■ Tarea A
Reproduce palabra por palabra el tramo del listado que va desde la línea que contiene "Burglary vs Theft" hasta la línea que contiene "What is the lowest", ambas incluidas.
━━ Texto dado
En cambio, el estrecho de Magallanes tiene un calado mínimo de 21 metros y, tan importante como eso, si en él se hace trasbordo de carga, el trayecto más largo, el transpacífico, se puede hacer en naves de mucho mayor calado y tonelaje. Un sistema de tránsito/trasbordo ofrecería “economías de escala” toda la cadena de comercio.

Antes que esto ocurra, junto con el comercio marítimo brasilero, el comercio exterior argentino se ha convertido en uno de los principales usuarios del estrecho de Magallanes. Diariamente por él transitan naves de mediano tonelaje que, preferentemente, provienen o se dirigen a los puertos de La Plata, Rosario y San Lorenzo (en el Río Paraná). En el caso del uso que Brasil hace del estrecho, este consiste en mercancías agrícolas, automóviles y maquinarias transportadas en naves tipo Handymax, y destinadas o a la costa occidental de América del Sur, Méjico y California, o a los mercados de Nueva Zelanda y Australia. Eso, además de grandes volúmenes de petróleo enviados en naves de incluso más de 350 metros de eslora y 15 metros de calado.
━━━━
━━ Información
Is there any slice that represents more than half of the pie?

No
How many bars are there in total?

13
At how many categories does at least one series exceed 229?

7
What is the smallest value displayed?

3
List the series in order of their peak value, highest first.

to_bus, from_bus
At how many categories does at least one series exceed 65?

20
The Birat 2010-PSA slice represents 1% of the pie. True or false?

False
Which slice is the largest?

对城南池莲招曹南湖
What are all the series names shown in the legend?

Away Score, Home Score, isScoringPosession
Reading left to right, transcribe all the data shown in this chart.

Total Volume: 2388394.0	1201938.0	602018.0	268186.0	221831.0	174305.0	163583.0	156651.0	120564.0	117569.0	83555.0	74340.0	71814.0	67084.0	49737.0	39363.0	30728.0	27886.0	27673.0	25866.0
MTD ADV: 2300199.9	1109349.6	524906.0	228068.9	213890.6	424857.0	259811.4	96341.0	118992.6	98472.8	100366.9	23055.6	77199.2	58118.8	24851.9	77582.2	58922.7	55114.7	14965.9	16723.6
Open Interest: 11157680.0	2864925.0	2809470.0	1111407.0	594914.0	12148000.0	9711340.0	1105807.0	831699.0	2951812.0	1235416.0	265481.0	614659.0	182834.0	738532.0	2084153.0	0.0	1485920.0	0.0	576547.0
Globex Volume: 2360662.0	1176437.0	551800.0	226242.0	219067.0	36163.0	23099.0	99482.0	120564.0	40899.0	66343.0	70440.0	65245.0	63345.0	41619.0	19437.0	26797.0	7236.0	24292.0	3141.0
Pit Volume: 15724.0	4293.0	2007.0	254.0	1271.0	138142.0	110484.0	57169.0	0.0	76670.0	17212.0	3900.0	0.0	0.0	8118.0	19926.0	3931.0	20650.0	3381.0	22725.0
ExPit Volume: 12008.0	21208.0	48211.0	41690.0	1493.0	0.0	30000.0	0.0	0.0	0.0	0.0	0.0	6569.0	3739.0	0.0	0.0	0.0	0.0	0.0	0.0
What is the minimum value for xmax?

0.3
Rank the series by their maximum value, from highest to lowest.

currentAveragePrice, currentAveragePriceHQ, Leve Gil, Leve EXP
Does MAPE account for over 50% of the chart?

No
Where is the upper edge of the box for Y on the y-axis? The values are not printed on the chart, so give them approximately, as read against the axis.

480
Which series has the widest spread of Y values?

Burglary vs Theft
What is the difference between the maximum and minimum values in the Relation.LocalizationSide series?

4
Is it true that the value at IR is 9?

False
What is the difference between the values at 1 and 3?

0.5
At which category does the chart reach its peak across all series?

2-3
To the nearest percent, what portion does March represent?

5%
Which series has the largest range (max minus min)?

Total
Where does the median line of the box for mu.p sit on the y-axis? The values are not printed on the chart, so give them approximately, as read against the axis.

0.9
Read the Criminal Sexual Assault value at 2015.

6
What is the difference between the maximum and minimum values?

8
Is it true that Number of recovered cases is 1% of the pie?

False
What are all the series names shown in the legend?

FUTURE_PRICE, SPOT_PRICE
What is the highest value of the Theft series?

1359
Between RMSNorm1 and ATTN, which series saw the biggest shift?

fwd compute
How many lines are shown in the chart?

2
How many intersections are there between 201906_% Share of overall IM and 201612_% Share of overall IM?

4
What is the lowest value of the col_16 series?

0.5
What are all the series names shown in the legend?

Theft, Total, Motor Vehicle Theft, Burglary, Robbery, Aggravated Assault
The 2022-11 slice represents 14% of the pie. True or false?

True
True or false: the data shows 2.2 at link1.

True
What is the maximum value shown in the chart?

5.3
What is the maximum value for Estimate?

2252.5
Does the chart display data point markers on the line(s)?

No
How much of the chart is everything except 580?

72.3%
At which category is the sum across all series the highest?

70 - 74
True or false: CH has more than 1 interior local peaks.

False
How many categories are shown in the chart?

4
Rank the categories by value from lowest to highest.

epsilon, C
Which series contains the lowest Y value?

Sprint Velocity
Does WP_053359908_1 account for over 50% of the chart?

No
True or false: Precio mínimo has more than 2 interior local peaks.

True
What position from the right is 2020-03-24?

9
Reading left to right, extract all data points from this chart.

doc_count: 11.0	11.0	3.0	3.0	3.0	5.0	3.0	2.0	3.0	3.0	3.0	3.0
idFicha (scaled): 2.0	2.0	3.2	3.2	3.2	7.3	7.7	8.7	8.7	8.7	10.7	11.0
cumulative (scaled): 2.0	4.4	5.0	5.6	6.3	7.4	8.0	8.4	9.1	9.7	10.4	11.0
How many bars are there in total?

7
━━━━
■ Tarea B
Responde estas preguntas sobre el texto del estrecho de Magallanes:
(i) ¿Qué calado mínimo tiene el estrecho de Magallanes?
(ii) ¿De qué puertos vienen o a cuáles van casi siempre las naves de mediano tonelaje que pasan por el estrecho?
(iii) ¿En qué tipo de naves lleva Brasil sus mercancías agrícolas, automóviles y maquinarias?

■ Resultado del ejercicio A
Burglary vs Theft
What is the difference between the maximum and minimum values in the Relation.LocalizationSide series?

4
Is it true that the value at IR is 9?

False
What is the difference between the values at 1 and 3?

0.5
At which category does the chart reach its peak across all series?

2-3
To the nearest percent, what portion does March represent?

5%
Which series has the largest range (max minus min)?

Total
Where does the median line of the box for mu.p sit on the y-axis? The values are not printed on the chart, so give them approximately, as read against the axis.

0.9
Read the Criminal Sexual Assault value at 2015.

6
What is the difference between the maximum and minimum values?

8
Is it true that Number of recovered cases is 1% of the pie?

False
What are all the series names shown in the legend?

FUTURE_PRICE, SPOT_PRICE
What is the highest value of the Theft series?

1359
Between RMSNorm1 and ATTN, which series saw the biggest shift?

fwd compute
How many lines are shown in the chart?

2
How many intersections are there between 201906_% Share of overall IM and 201612_% Share of overall IM?

4
What is the lowest value of the col_16 series?

■ Resultado del ejercicio B
(i) 21 metros.
(ii) La Plata, Rosario y San Lorenzo, en el río Paraná.
(iii) En naves tipo Handymax.